Orgy/Gramercy Theatre/January 7, 2016

Orgy was born in 1994 within the goth music scene in Los Angeles, California, and was discovered and promoted by Jonathan Davis of Korn. Orgy’s 1998 debut album hit based on a cover of New Order’s “Blue Monday.” After three albums, however, Orgy went on hiatus in 2004 while members worked on side projects. In 2011, vocalist Jay Gordon sought new musicians in order to revive the brand. The current lineup is comprised of Gordon, lead guitarist Carlton Bost, rhythm guitarist Creighton Emrick, bassist Nic Speck, and drummer Bobby Amaro. Orgy’s most recent album is 2004’s Punk Statik Paranoia; an EP, Talk Sick, was released on March 23, 2015.

Neighborhood residents may have been puzzled by the marquee at the Gramercy Theatre, which read simply “Orgy Thursday.” Inside the venue, however, the rock quintet only alluded to a sex party through veiled lyrics and gestures. Orgy performed five of the seven songs from the recent EP, plus eight songs from the band’s first two albums. Gordon sang, played the showman and energized the audience. While Gordon paced the stage incessantly and enthused the audience to raise hands and sing along, his own vocal ability proved to be encased within a limited range and tonality, suited better for rap than singing. The richness of the concert was in the marriage of musical sounds, particularly alternative metal, nu metal and best of all, its industrial references.

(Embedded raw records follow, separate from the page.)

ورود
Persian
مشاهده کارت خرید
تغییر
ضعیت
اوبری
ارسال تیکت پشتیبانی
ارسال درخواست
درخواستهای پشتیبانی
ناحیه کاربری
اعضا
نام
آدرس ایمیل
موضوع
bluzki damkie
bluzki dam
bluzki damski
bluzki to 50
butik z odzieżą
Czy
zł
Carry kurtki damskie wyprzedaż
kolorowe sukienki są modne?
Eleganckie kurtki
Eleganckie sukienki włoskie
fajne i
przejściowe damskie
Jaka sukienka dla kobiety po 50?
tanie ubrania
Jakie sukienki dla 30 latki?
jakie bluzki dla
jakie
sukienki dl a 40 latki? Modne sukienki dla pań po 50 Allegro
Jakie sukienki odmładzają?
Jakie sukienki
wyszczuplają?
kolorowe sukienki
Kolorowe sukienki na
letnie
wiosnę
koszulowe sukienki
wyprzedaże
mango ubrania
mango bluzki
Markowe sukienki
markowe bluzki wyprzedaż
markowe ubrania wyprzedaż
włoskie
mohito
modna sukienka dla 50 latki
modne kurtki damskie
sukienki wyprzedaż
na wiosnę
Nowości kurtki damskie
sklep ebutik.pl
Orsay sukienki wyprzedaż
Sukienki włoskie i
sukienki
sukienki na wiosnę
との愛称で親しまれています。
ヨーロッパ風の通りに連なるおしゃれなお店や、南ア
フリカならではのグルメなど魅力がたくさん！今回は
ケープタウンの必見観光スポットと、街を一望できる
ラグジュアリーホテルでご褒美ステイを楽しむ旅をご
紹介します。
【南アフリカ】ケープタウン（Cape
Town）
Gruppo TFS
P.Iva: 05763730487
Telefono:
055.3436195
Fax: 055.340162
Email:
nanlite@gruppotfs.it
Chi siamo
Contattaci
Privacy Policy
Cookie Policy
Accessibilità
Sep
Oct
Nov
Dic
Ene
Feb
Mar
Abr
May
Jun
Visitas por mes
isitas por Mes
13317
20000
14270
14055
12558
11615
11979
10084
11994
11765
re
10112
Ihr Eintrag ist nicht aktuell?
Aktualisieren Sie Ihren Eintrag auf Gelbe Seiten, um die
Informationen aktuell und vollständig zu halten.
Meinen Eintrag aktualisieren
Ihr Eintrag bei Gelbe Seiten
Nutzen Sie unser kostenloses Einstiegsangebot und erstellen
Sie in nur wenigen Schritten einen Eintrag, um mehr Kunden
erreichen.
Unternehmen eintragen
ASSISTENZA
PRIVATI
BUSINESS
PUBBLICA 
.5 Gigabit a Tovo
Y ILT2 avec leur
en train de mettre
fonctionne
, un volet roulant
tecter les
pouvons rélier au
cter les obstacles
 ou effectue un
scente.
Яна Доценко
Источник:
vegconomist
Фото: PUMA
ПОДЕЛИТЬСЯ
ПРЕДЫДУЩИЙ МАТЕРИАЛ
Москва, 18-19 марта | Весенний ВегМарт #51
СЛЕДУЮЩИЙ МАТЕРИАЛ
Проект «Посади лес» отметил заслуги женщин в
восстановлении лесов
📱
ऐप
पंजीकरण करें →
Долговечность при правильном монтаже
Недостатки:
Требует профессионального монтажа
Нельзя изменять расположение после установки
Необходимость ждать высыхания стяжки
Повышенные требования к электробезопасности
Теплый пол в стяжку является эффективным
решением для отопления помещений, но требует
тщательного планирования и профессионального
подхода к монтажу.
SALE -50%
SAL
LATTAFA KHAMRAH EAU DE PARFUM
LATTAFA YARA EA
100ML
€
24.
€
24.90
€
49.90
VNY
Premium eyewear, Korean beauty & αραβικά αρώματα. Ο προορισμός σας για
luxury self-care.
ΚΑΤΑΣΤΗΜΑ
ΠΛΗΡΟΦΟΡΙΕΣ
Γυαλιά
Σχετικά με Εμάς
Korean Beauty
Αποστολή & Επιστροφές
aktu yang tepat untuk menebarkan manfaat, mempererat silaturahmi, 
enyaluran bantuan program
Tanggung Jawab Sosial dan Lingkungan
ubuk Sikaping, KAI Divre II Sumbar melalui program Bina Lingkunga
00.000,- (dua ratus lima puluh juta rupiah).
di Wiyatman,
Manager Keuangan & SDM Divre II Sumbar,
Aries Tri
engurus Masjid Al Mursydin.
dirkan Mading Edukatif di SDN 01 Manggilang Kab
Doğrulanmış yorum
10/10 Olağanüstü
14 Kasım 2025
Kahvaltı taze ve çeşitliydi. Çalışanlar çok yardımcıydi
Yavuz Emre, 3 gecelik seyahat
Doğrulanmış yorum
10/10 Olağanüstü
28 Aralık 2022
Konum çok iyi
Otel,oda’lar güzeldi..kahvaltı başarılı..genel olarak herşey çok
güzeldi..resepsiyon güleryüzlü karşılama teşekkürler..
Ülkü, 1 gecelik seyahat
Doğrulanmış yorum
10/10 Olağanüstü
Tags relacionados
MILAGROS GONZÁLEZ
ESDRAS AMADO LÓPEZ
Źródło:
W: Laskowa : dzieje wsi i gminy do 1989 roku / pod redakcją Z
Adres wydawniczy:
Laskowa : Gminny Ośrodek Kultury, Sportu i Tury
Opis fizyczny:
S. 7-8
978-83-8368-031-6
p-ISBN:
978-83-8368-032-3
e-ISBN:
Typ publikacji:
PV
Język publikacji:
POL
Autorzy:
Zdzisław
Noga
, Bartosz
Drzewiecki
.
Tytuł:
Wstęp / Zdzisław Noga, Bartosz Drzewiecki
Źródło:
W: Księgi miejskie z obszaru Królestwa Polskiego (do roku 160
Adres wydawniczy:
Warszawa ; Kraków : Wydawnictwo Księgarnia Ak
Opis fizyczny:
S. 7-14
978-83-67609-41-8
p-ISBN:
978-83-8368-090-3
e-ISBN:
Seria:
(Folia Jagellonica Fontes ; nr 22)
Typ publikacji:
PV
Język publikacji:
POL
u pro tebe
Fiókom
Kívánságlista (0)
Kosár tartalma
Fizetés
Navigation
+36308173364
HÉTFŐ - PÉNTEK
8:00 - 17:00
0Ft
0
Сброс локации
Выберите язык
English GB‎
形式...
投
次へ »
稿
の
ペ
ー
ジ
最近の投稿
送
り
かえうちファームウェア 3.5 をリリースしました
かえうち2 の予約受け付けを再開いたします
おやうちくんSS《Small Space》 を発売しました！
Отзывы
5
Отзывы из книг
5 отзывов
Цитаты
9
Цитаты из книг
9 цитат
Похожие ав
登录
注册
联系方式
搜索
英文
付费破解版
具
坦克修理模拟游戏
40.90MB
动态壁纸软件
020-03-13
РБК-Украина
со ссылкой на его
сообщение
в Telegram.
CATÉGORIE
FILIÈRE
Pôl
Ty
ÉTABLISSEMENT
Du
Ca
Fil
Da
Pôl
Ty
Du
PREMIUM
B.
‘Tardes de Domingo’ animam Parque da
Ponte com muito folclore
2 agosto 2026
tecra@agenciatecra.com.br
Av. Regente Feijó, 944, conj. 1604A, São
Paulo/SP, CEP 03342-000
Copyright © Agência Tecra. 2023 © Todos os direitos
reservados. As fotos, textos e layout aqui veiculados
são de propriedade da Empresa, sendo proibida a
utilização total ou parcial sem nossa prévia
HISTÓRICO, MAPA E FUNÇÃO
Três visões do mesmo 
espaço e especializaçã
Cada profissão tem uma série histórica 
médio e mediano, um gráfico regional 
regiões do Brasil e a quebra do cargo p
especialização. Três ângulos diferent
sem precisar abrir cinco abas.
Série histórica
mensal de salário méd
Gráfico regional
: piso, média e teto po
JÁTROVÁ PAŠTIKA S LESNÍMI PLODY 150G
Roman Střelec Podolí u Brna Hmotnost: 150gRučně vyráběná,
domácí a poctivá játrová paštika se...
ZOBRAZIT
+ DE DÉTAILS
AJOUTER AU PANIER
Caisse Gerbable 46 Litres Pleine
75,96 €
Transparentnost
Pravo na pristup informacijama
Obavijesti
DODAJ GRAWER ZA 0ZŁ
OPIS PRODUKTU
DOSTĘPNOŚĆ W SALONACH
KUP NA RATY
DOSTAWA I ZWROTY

The Skins/Irving Plaza/January 7, 2016

Three siblings from Brooklyn, New York, along with two of their guitar-playing schoolmates from New York’s School of Rock, formed The Skins following a series of jam sessions in 2012. Bayli (vocals), Kaya (bass) and Reef (drums) McKeithan, along with guitarists Daisy Spencer and Russell Chell, were all under 21 years old at the time. Nevertheless, the band performed in local music venues, then graduated to touring and playing at summer festivals. The band’s one release so far is a 2012 self-titled EP.

At Irving Plaza, The Skins forged soulful vocals and pop melodies with hard rock instrumentation. The funk-based rhythm section dug a groove and the guitars ripped and soared. The hard, driving songs were tempered by Bayli’s simmering vocal approach, which slyly lent the songs a vibrant, sexy persona. The band was electric, but Bayli was the lightning. The five musicians may be youngsters, but The Skins rocked with alarming maturity.